Melissa then giggled mischievously as she reached with flirtatious coyness into her purse and extracted a brown envelope.
“I brought a souvenir for you,” she said.
She slipped the envelope across the table to him. Finishing his coffee in a gulp, he set the cup out of the way and chanced a sly look at the envelope’s contents. It was a computer-printed brochure. Its title read:
Jennifer Payne Attitude Adjustment Center
Top 10 Chat Rooms
Top 100 Special Interest Web Sites
“This is extremely thoughtful,” Rep said. “And ‘souvenir’ is exactly the right term for it. Thank you.”
“What do you mean?” Melissa asked. “I actually thought of it as one of those useful, practical gifts.”
“Coals to Newcastle,” Rep said, shaking his head. “I have the most confident conviction that from now on I’m not going to require any stimulus except from the mischievous minx across the table from me.”
“What a sweet thing to say,” Melissa said. “I’ll bet Harriet Vane never heard anything that romantic from Lord Peter.”
“I think you can count on it,” Rep said. “By the way, I have something for you.”
He drew a small, gift-wrapped package from his inside coat pocket and handed it to her. The wrapping had been done a bit clumsily, according to a form-follows-function approach, the way a man would do it by himself. She opened it eagerly, fumbling with the ribbon a bit in her hurry.
“Oh, darling,” she said when she had the box open. “A roach clip! How thoughtful. You shouldn’t have.”
“Well, I just wanted to let you know that, you know, I trust you to know what’s right for you, and—you know.”
“Yes,” Melissa said, “I do know. I do truly appreciate this. And it will be kind of a souvenir too.”
“Not practical and useful?” Rep asked, unable to conceal the relief in his voice.
“Well,” Melissa said, “it’s a bit hard to explain. When Louise and I had our little chat about how her theory that Lord Peter was gay was full of it, there was a lot of free associating going on in my head. One of the topics that sort of popped up was kids, which we’re going to have someday. And that go
t me to thinking about what I’d do to someone who sold marijuana to our oldest when he or she got to be, say, thirteen. While I was sitting there in the hospital looking at you, banged up the way you were because you drew a line and wouldn’t cross it, I realized what the answer was.”

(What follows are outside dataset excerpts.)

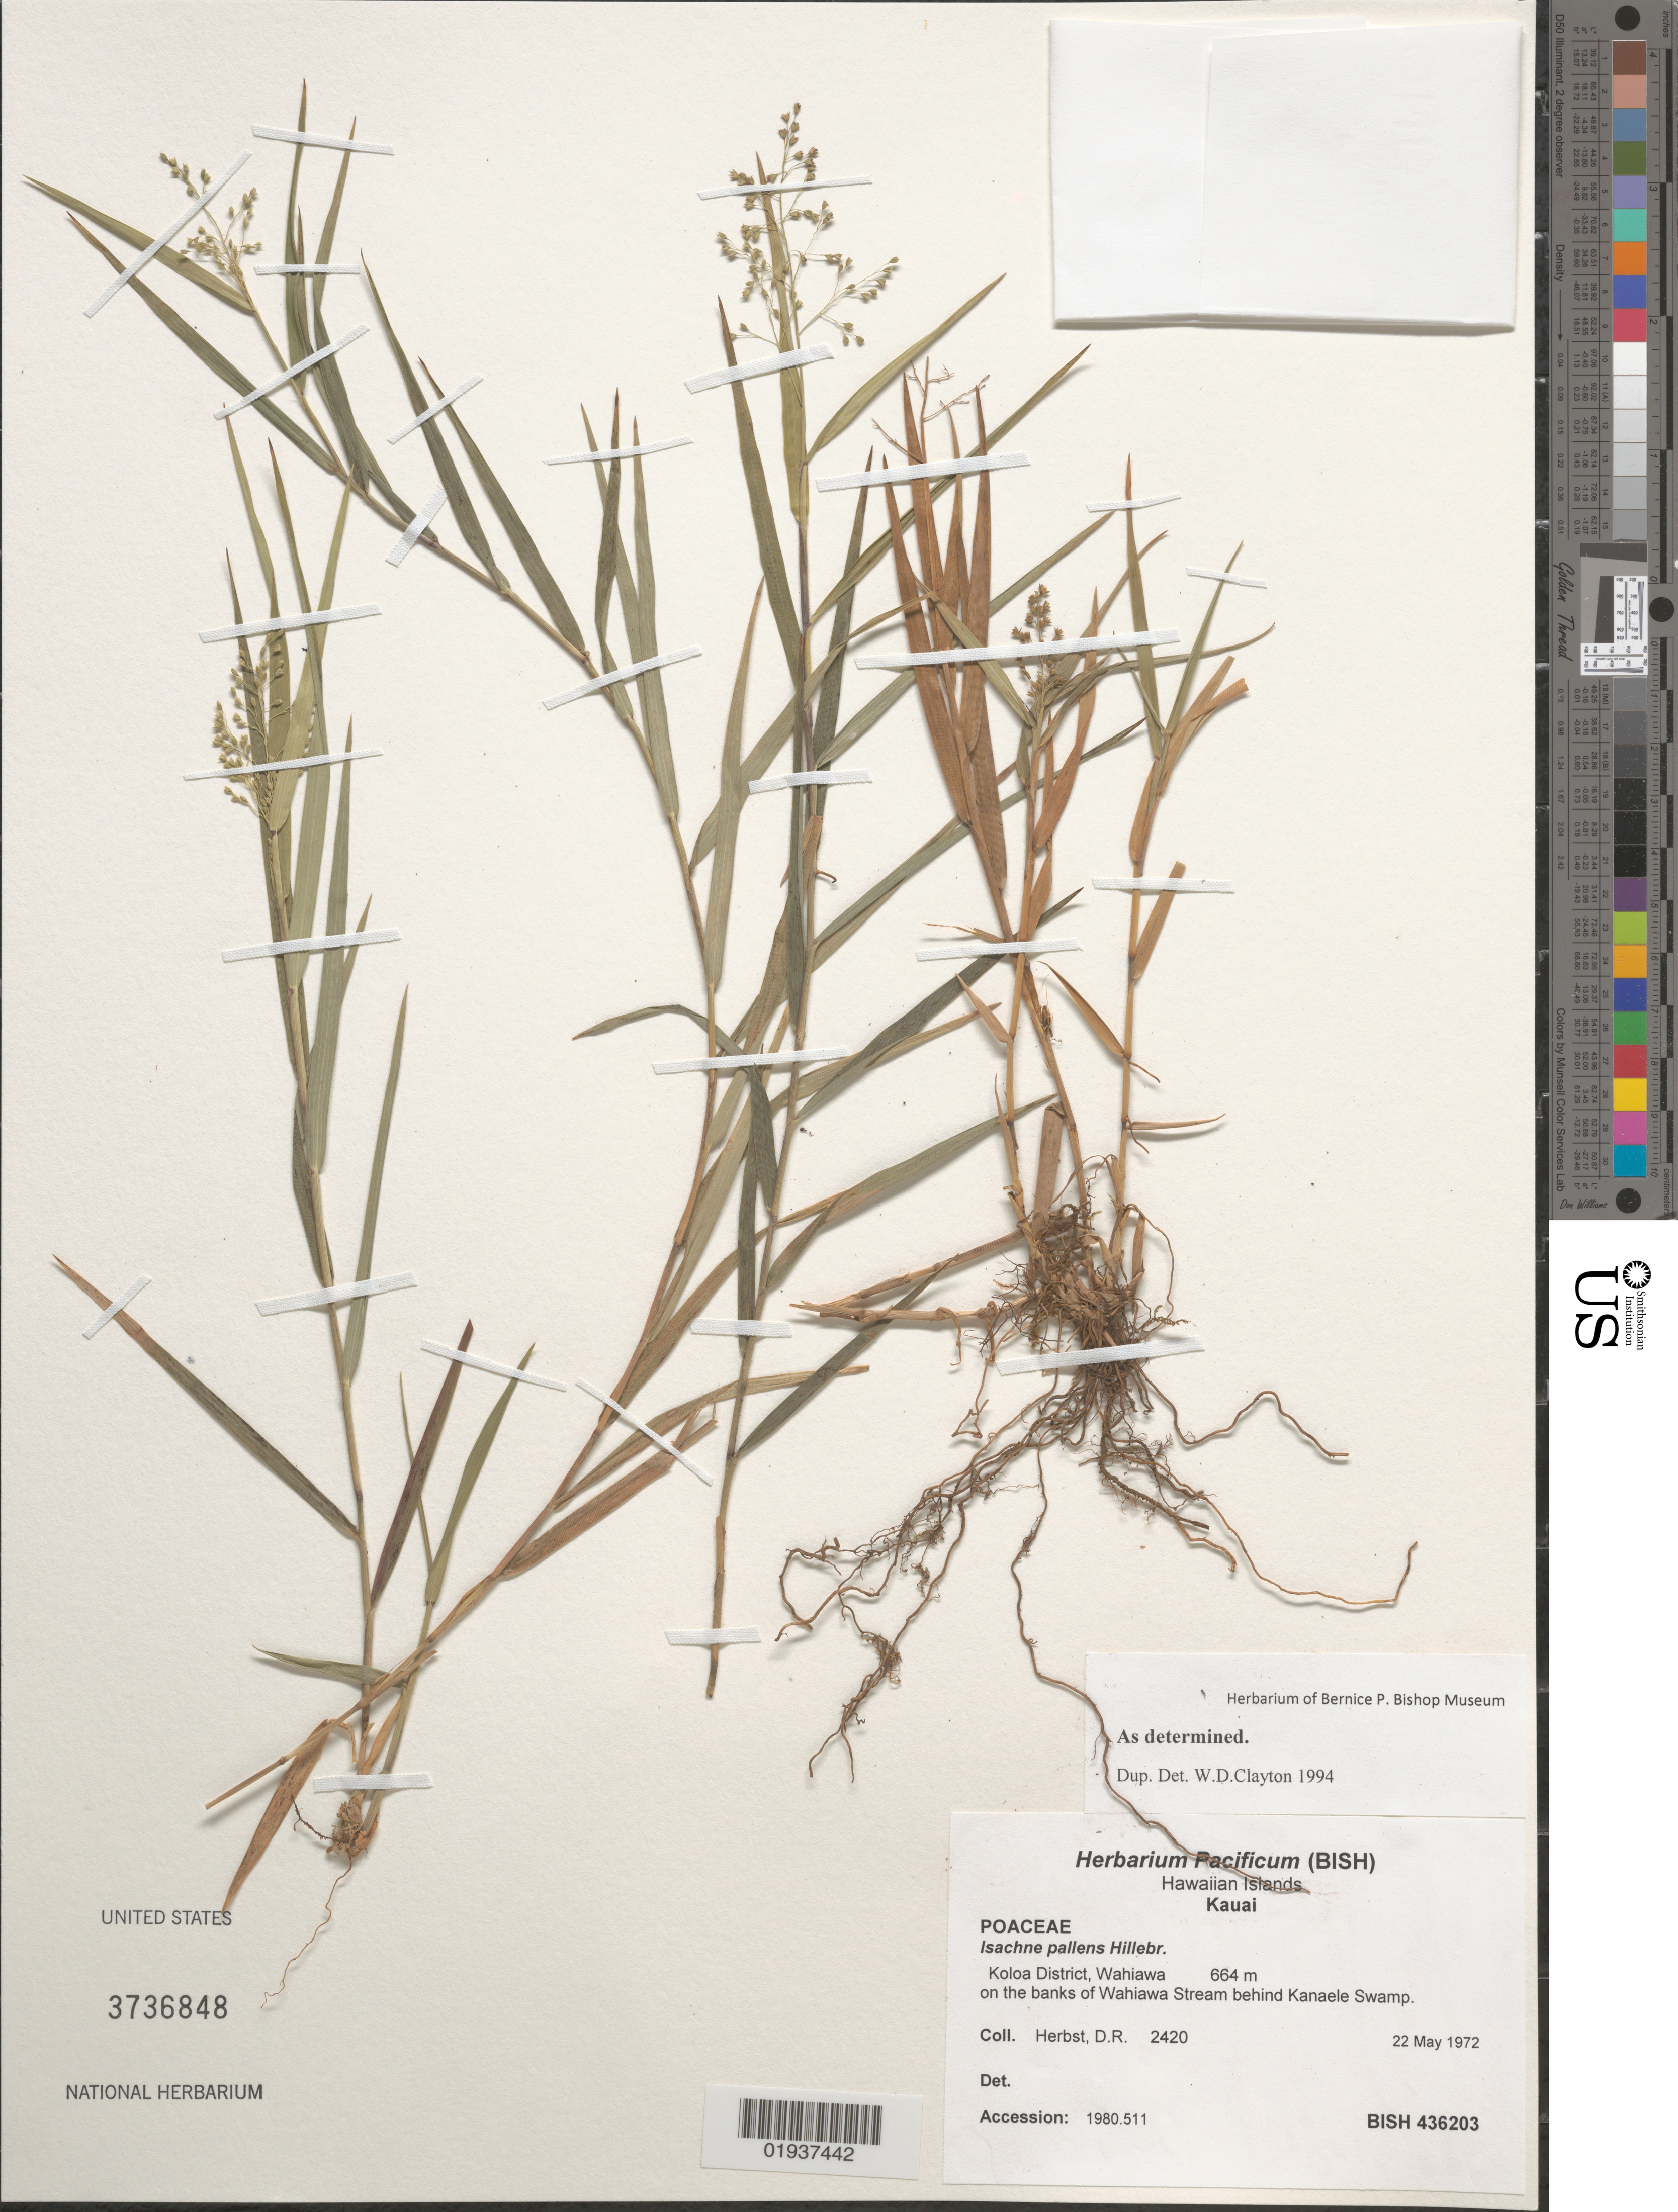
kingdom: Plantae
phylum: Tracheophyta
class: Liliopsida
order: Poales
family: Poaceae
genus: Isachne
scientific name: Isachne pallens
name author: Hillebr.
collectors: D. R. Herbst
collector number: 2420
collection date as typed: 22 May 1972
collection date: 1972-05-22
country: United States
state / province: Hawaii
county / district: Kauai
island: Kaua'i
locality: Koloa District, Wahiawa, on the banks of Wahiawa Stream behind Kanaele Swamp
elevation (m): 664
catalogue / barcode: US 3736848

“Dare I ask?” Rep demanded.
“Only if you want to hear that I’d cut his testicles off,” Melissa said, putting her own cup aside and briskly standing up.
Rep stood up, stuffed the pillow carefully back in his flight bag, and fell into step beside Melissa.
“Who would have thought?” he asked. “Life is endlessly surprising.”
“Can’t argue with that,” Melissa said. “Who would have thought an old dinosaur like Steve Finneman would have such a liberal attitude toward alternative sexual practices?”
“Well, actually,” Rep said, “what he has is a very traditional attitude toward money.”
“What do you mean?”
“Charlotte Buchanan’s father had told him that he wanted me to become the billing partner for Tavistock. That meant he had to work things out so that, whatever I did short of outright felony, I’d stay with the firm.”
“What a nice surprise,” Melissa said with the mildly polite interest of someone for whom money had become a secondary concern.
“This really is a charmingly ironic situation all around when you think about it, isn’t it?” he commented.
“Truly,” Melissa agreed. “There’s nothing left to do, really, except stop to buy me a candy bar.”
“Ah,” Rep said, “the proverbial munchies. Fair enough. What would you like?”
“Well, naturally,” Melissa said, “an Oh Henry.”